For this to happen, added Mshenga, universities and other learning institutions would have to find a solution to the persistent problem of a skills mismatch between industry needs and the skills universities impart to students.
The problem of a skills mismatch can be solved if academia works in partnership with industry to address the issue of capacity development among the youth, Mshenga added.
Beyond the university, she observed, one solution lay in availing “productive resources” to the youth, including land and finance – especially for those interested in agribusiness.
Other barriers to self-employment can be solved by governments through the removal of “prohibitive taxes”, addressing the question of business licensing. Prevalent negative attitudes by the youth to certain forms of widely available entrepreneurship opportunities in agribusiness also need to be tackled, the professor added.
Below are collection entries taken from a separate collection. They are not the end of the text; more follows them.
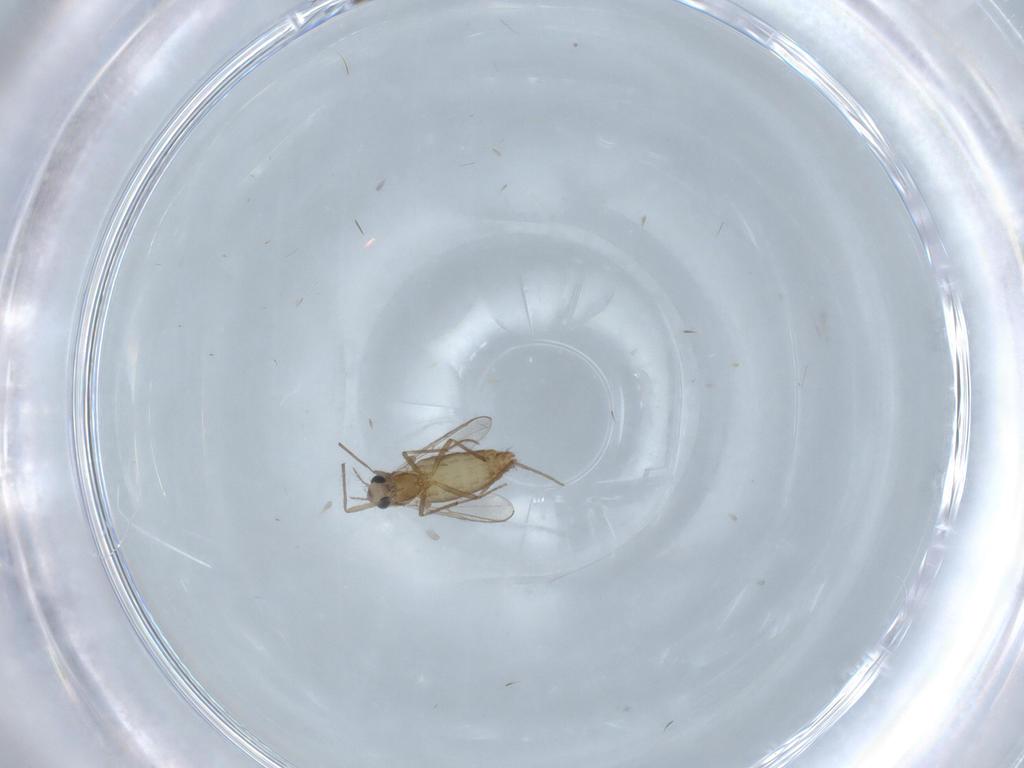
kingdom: Animalia
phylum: Arthropoda
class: Insecta
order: Diptera
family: Chironomidae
‘Youth bulge’ exacerbates mismatch
“At the moment the negative perception of the youth about some jobs, the lack of role models and biases by family, friends, and media against certain careers have kept youth away from the occupations, further worsening unemployment,” she explained.
Currently, she observed that the “youth bulge” experienced across Africa, bequeathing the continent with the youngest population in the world, coupled with the expansion of education services without due consideration to quality, has resulted in a skills mismatch with employer needs.
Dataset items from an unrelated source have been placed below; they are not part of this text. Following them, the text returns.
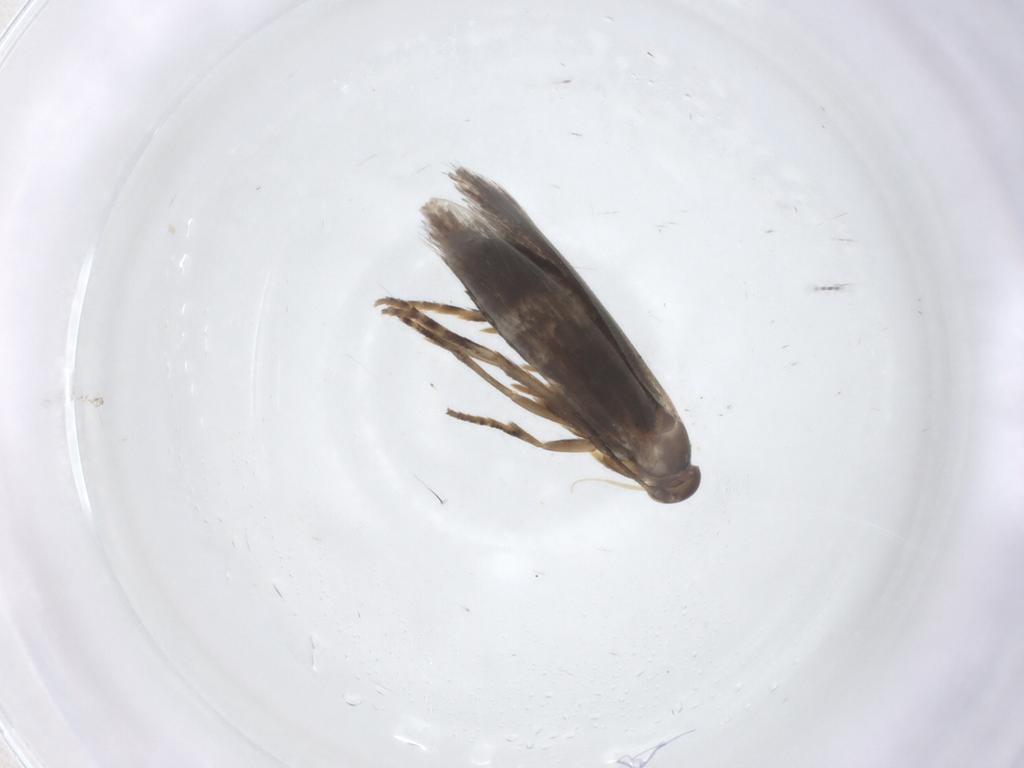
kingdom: Animalia
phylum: Arthropoda
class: Insecta
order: Lepidoptera
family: Elachistidae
To nurture and foster the entrepreneurial culture in students, MSU developed an approach that could be used for benchmarking by African universities. This includes offering entrepreneurship and innovation as minors in different courses, said Professor Laurel Ofstein, faculty director at MSU’s Burgess Institute for Entrepreneurship and Innovation.
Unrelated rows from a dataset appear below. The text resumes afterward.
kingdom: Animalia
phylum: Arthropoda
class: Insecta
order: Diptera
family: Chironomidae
The minors are open to all major units across all colleges at the university, and the college supports students at all stages of entrepreneurship, including expert mentorship and funding, she said.
Opportunities created for students
As a result, the university had built an entrepreneurial ecosystem through which students participated in pitching events at MSU and in the Chicago area, and participated in innovation challenges, Ofstein explained.
The institute was empowering students to learn through action by providing programmes, courses, and resources to foster an “entrepreneurial mindset”, and create new ventures, she added.
The university’s concept of an entrepreneurial mindset helps to highlight what worked and what needed improvement, as well as identify the gaps that may exist in programming.
“Are we helping students to become better innovators by impacting all areas of the entrepreneurial mindset? Can we measure educational outcomes without only relying on indicators like businesses started, and can we demonstrate educational value for those going into existing organisations as entrepreneurs, for example?” she asked.
The concept also helped build “creative confidence” in students, allowing for opportunity recognition and encouraging trainees to embrace risk tolerance and acquire mitigation skills, as well as solution-seeking skills as future entrepreneurs.
According to Wilson Karimi, project and youth empowerment officer of the USAID Empowered Youth programme of Egerton University, entrepreneurship courses offered at many universities as only a unit was not enough to build strong entrepreneurs.
About 30 competencies are needed to build a good foundation for a successful future entrepreneur, he said, noting that facilities such as incubation centres were needed to complement theories taught in lecture halls.
“We need to recognise that entrepreneurship is a behaviour and to achieve this we need to incorporate hands-on mentorship and acknowledge that taking students through theoretical training alone will not make entrepreneurs,” he said.